Eartha scans her script for a suitable response. She could say,
You can't let him rent space in your head,
or
It's time to live and let live,
or
You need to turn your life around.

Instead she says, “Most women who join think that. They blame their ex. They won't take charge of their own lives. What's the point of dragging Fat Bob all the way to your grave?”

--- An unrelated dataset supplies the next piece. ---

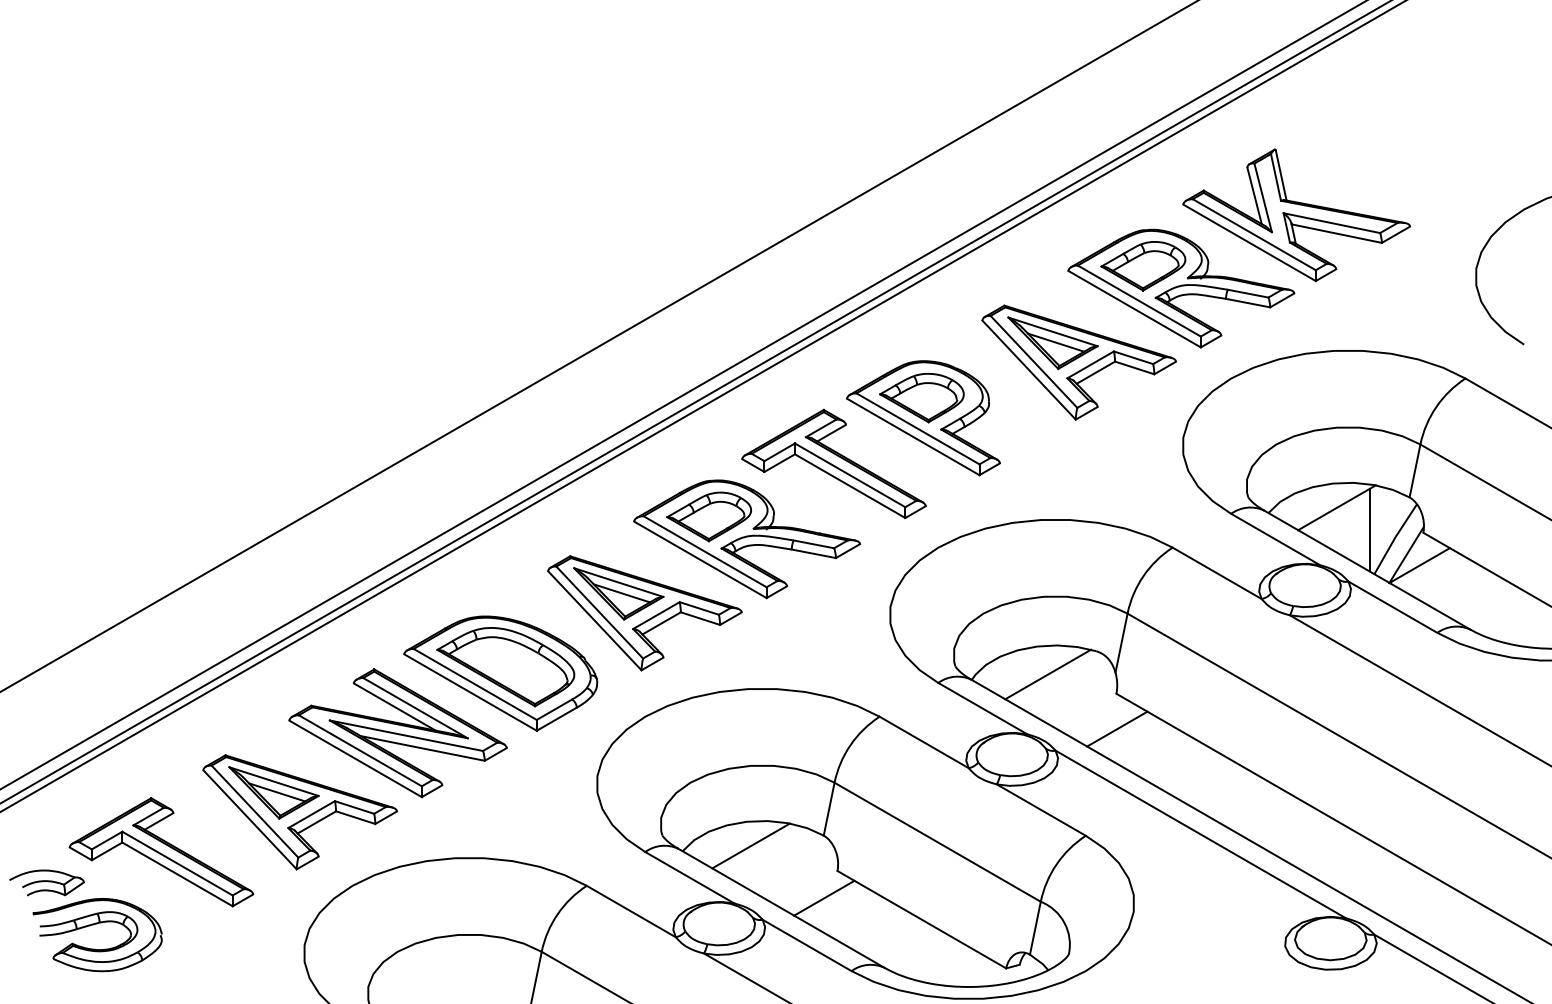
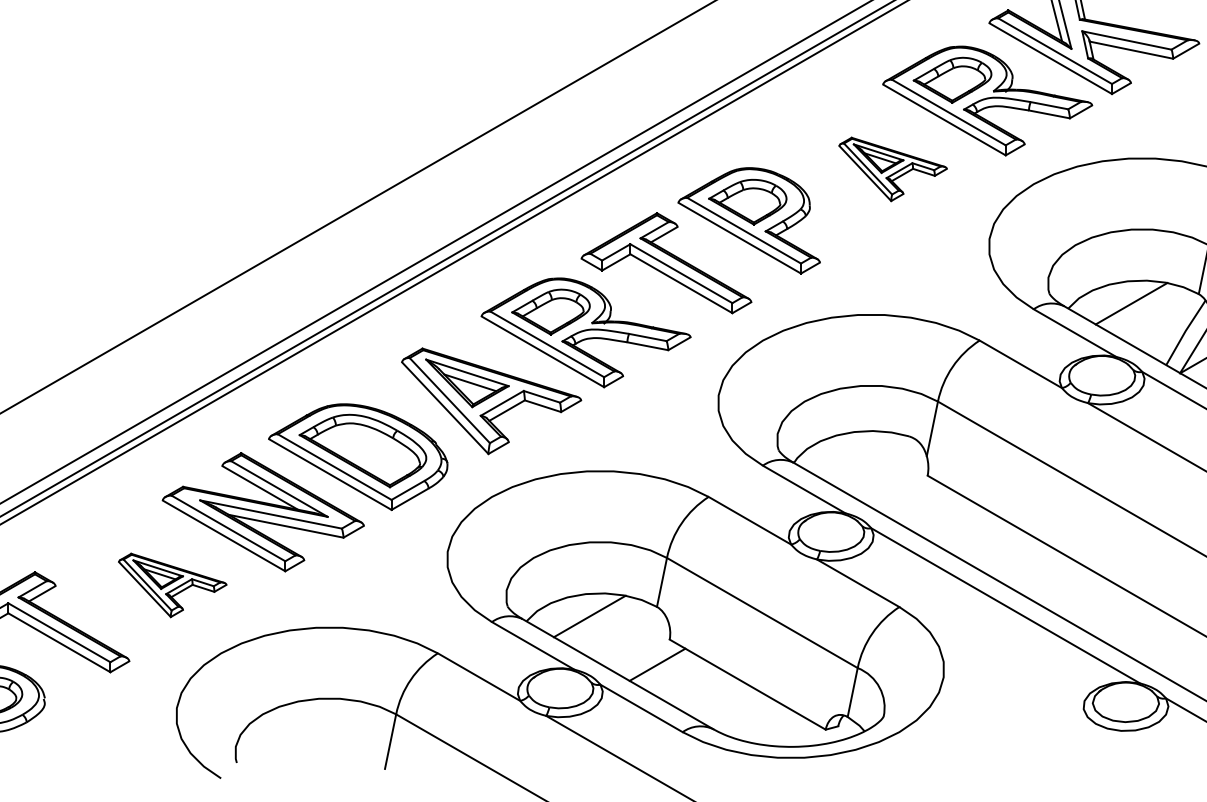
part: (1078, 362) -> (892, 169), size x0.6
line: (1369, 529) -> (1161, 323), removed
line: (1048, 674) -> (864, 457), removed
line: (1117, 728) -> (928, 507), removed
part: (299, 812) -> (172, 585), size x0.6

Well, the talk goes on. It's as if Angelina has been dipped in concrete that has hardened to give her a toughened epidermis and a stony heart. Eartha chips away at it, helped by the script prepared by Bounty, Inc.

After another five minutes, Angelina says, “What about ten bucks?”

Eartha has an answer for this. “Is this what your disappointment is worth? What your wrecked future is worth?”

“Okay, twenty. But you'd do better with one of Fat Bob's Fat Bobs. It would drive him fucking ballistic!”

Let's move away from their negotiations. Angelina is stubborn, but Eartha is determined, and if we stay, we'll be here all night. It should be evident that both Manny Streeter and Angelina are victims of disappointment. But it can also be said that both have allowed themselves to feel disappointed. Manny is more fortunate, because he has his karaoke box. It may be foolish, but it's the one place he can go and leave his disappointment at the door. Angelina has nothing like this except her beagle, little Magsie. Her disappointment is a twenty-four-hour job. Most likely the meetings of Prom Queens Anonymous could become her karaoke box. But of course Prom Queens Anonymous doesn't exist.